## Alıntılanan Metin
○ ○ ○ ○ ○
Calvary – John Michael McDonagh (2014)

calvary“Günahlarla ilgili çok fazla konuşuluyor ama erdemlerden yeterince bahsedilmiyor”

Bir adamın, günah çıkarma sırasında, kendisini bir hafta sonra öldüreceğini söylediği bir rahibin etrafındaki kötülüklerle baş etmeye çalışmasının hikâyesi.

İrlandalı/İngiliz sinemacı John Michael McDonagh’ın yazdığı ve yönettiği film, sanatçının 2011 tarihli ilk çalışması olan ve çok beğenilen “The Guard” filminden sonra çektiği ve “İntihar Üçlemesi” adını verdiği serinin de ikinci çalışması. Deniz kıyısında ve muhteşem bir doğası olan bir İrlanda kasabasında geçen filmde, görevini yapmaya çalışan ama sanki yaptığı işin artık bir anlam ifade etmez göründüğü bir rahibin ilk sahnede tanık olduğumuz ölüm tehdidinden sonra görevini yapmaya devam etmesini anlatıyor film temel olarak. Kimi sembolleri de olan film, başroldeki Brendan Gleeson’un sağlam ve sakin oyunu ile dikkat çektiği, sıkı bir gerilim noktası ile başladığı halde hikâyesini bu gerilimin kurbanı yapmayıp derdini anlatmayı ihmal etmeyen, başarılı görüntüleri ve McDonagh’ın hikâyeye uygun mizansen anlayışı ile dikkat çeken bir çalışma. Kilise görevlilerinin karıştığı çocuk tacizleri gibi netameli bir konuyu ele almasına rağmen, küçük bir mizahı da dramın ve gerilimin yanına koymayı başaran film, karakterlerinin “tuhaf”lığının zaman zaman öne geçmesi gibi bir problemi olsa da kesinlikle görülmeyi hak ediyor.
○ ○ ○ ○ ○
## Görev
Calvary incelemesindeki "Calvary – John" ifadesinden "etmeye çalışmasının hikâyesi." ifadesine kadar uzanan bölümü hiç değiştirmeden yazıya geçirir misiniz?

## Gösterilen Satırlar
○ ○ ○ ○ ○
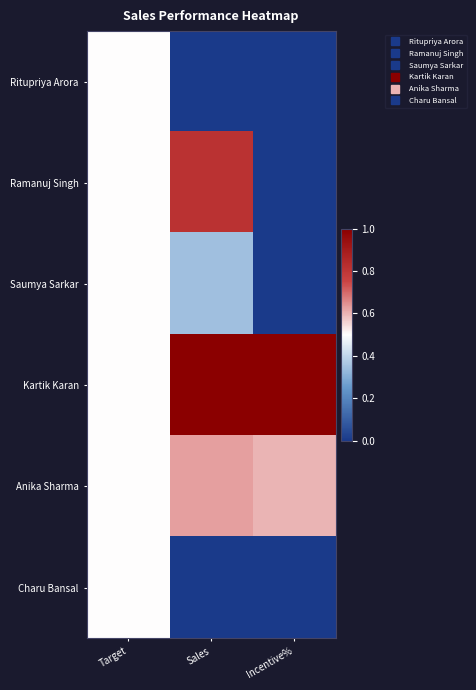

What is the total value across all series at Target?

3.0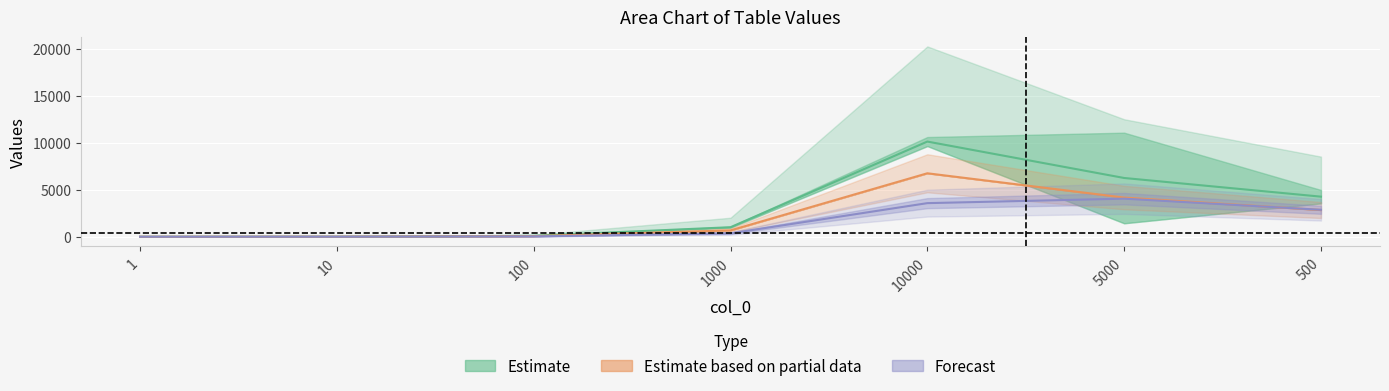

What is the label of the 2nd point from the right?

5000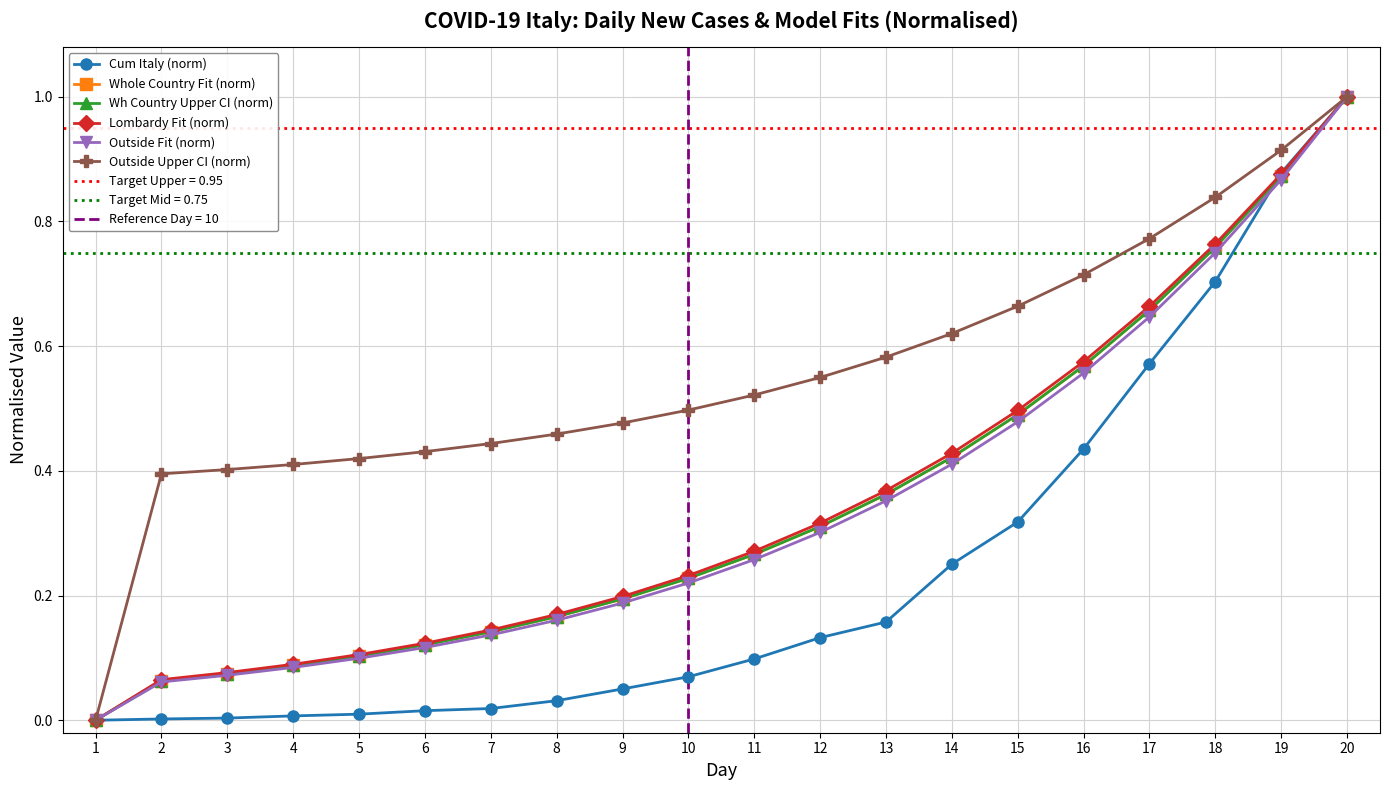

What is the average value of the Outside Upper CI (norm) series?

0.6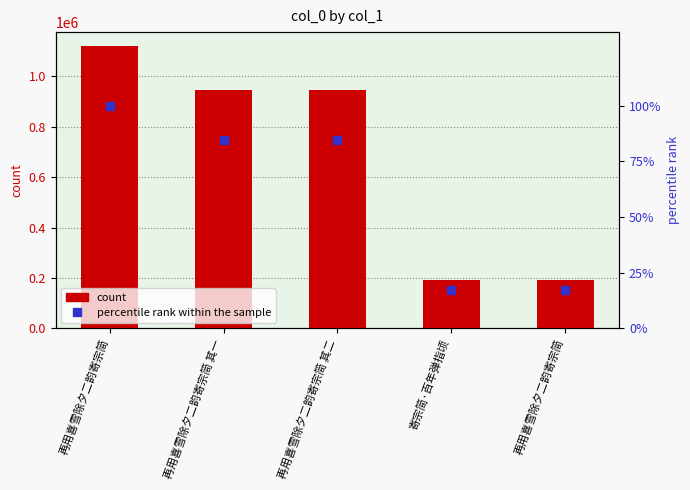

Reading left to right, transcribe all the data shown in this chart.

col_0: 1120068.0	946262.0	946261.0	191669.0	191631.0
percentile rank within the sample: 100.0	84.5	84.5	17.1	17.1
○ ○ ○ ○ ○
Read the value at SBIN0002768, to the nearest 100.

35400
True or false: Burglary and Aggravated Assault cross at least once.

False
○ ○ ○ ○ ○
## Yazılı Yanıt
Calvary – John Michael McDonagh (2014)

calvary“Günahlarla ilgili çok fazla konuşuluyor ama erdemlerden yeterince bahsedilmiyor”

Bir adamın, günah çıkarma sırasında, kendisini bir hafta sonra öldüreceğini söylediği bir rahibin etrafındaki kötülüklerle baş etmeye çalışmasının hikâyesi.